Sağlık Gözetimini Yerine Getirme Yükümlülüğü
Çalışanların gerek işe girişlerinde gerek işin devamı süresince sağlık gözetimine tabi tutulması ve yapacakları işin bedensel ve ruhsal durumlarına uygun olması iş sağlığı ve güvenliği açısından büyük önem taşır. İSGK, 15. maddesinde işverenin sağlık gözetimini yerine getirme yükümlülüğüne ilişkin düzenlemelere yer verilmiştir. Anılan hükümde “İşveren; a) Çalışanların işyerinde maruz kalacakları sağlık ve güvenlik risklerini dikkate alarak sağlık gözetimine tabi tutulmalarını sağlar.” denilerek bu husus vurgulanmaktadır.

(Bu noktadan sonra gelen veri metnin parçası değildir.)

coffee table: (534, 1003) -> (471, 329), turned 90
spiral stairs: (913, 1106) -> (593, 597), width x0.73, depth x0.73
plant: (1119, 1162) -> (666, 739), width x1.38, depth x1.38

İş Kazasını Bildirme Ve Kayıtlara Tutma Yükümlülüğü
İş Sağlığı ve Güvenliği Kanununun 14. maddesinin 2. fıkrası gereği işveren iş kazalarını kazadan sonraki üç iş günü içinde sağlık hizmeti sunucuları ile işyeri hekimi tarafından kendisine bildirilen meslek hastalıklarını da üç gün içinde SGK’ya bildirir. İş kazasının meydana geldiği gün, üç iş günlük süreye tabi değildir. İşveren sadece meydana gelen iş kazalarını değil çalışanı zarara uğratabilecek ya da işyeri veya iş ekipmanını zarara uğratan veya uğratabilecek olayları inceleyerek bunlar ile ilgili raporları da düzenlemek zorundadır. İSGK 14/1-b’ye göre “İşyerinde meydana gelen ancak yaralanma veya ölüme neden olmadığı halde işyeri ya da iş ekipmanının zarara uğramasına yol açan veya çalışan, işyeri ya da iş ekipmanını zarara uğratma potansiyeli olan olayları inceleyerek bunlar ile ilgili raporları düzenler.” denilmektedir.